CPUFREQ_CREATE_POLICY===>cpufreq_online
CPUFREQ_REMOVE_POLICY====>cpufreq_policy_free

transition通知链用于在驱动实施调整cpu的频率时，用于通知相关的注册者。每次调整频率时，该通知会发出两次通知事件：

CPUFREQ_PRECHANGE 调整前的通知。
CPUFREQ_POSTCHANGE 完成调整后的通知。

对应结构体
SRCU_NOTIFIER_HEAD_STATIC(cpufreq_transition_notifier_list);
static BLOCKING_NOTIFIER_HEAD(cpufreq_policy_notifier_list);

(4)cpufreq_add_dev_interface
创建sys节点，/sys/device/system/cpu/cpufreq/policyx目录下的一些可选属性，包括

driver提供一些额外的sysfs attribute（需要驱动支持，cpufreq_driver->attr）
cpuinfo_cur_freq：cpu当前运行频率（需要驱动支持cpufreq_driver->get）
scaling_cur_freq：policy当前设置的运行频率（必定创建）
bios_limit：硬件限制（需要驱动支持cpufreq_driver->bios_limit）

(5)CONFIG_CPU_FREQ_STAT功能
记录每个CPU在policy中各个频率的时间,单位为 jiffies，对应节点如下

root@kylin-cp302l2:/sys/devices/system/cpu/cpu0/cpufreq/stats# cat time_in_state 
2000000 5582
1750000 38
1500000 33
1250000 186
1000000 955
750000 2147

在这里插入图片描述

当cpufreq policy频率改变完成时，cpufreq driver通过cpufreq_freq_transition_end->cpufreq_notify_transition(CPUFREQ_POSTCHANGE)发出通知，最终cpufreq_stats模块cpufreq_stats_record_transition函数记录切换到哪一个目标频点并更新对应的时间。

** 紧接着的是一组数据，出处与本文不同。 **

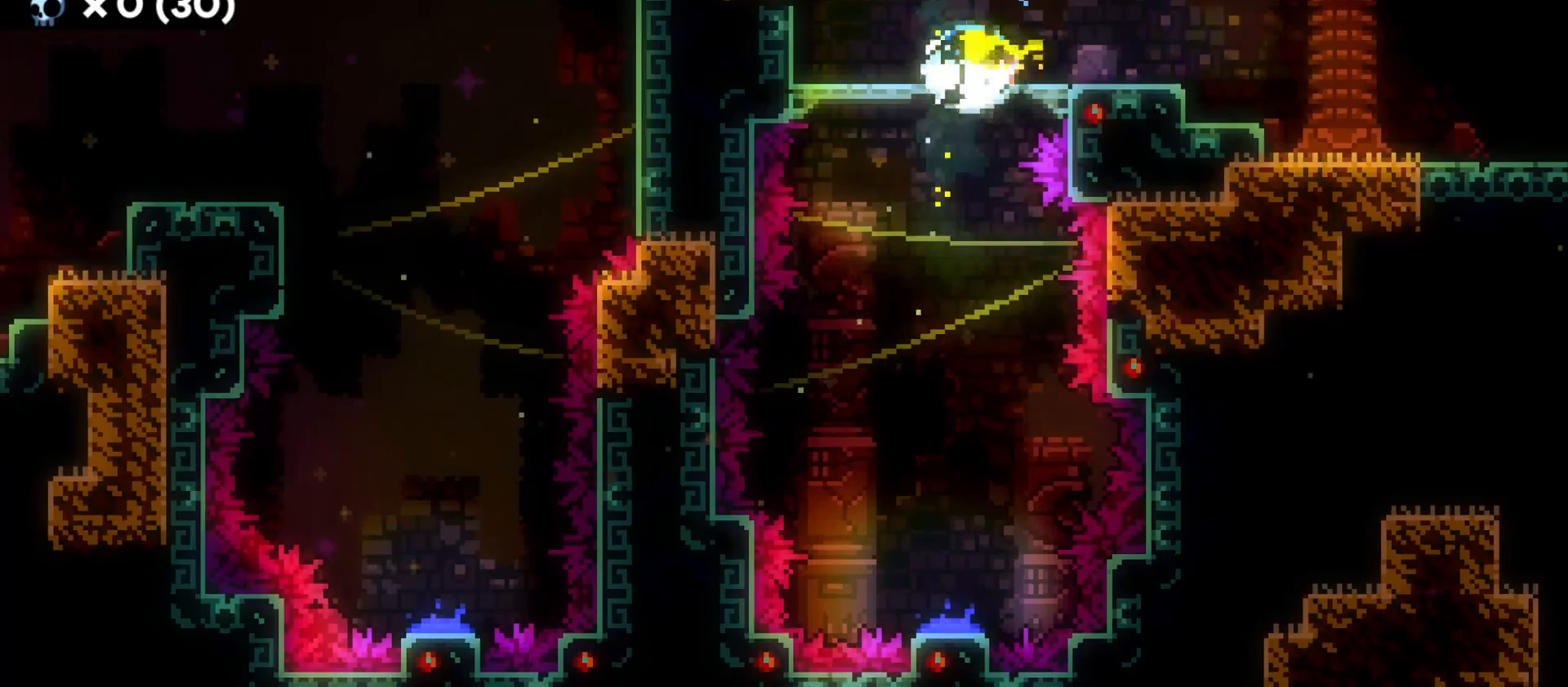
{"keys": ["d"], "events": [[16, "dash", "up"], [33, "s", "up"], [83, "jump", "down"], [183, "jump", "up"]]}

cpufreq_stats模块代码位于drivers/cpufreq/cpufreq_stats.c

(6)CONFIG_CPU_FREQ_TIMES功能
记录每个进程在policy中各个频率的时间, 单位为每个tick的时间，对应节点如下

root@kylin-cp302l2:/proc/1099# cat time_in_state 
cpu0
2000000 81
1750000 25
1500000 18
1250000 14
1000000 10
750000 32
cpu1
2000000 186
1750000 0
1500000 0
1250000 0
1000000 0
750000 0
cpu2
2000000 260
1750000 0
1500000 0
1250000 0
1000000 0
750000 0
cpu3
2000000 322
1750000 0
1500000 0
1250000 0
1000000 0
750000 0

在这里插入图片描述

当cpufreq policy频率改变完成时，cpufreq driver通过cpufreq_freq_transition_end->cpufreq_notify_transition(CPUFREQ_POSTCHANGE)发出通知，最终cpufreq_times模块cpufreq_times_record_transition函数记录切换到哪一个目标频点。
cputime模块接收到timer中断后，会调用cpufreq_acct_update_power将该tick添加到cpufreq_times模块当前任务的频点统计上。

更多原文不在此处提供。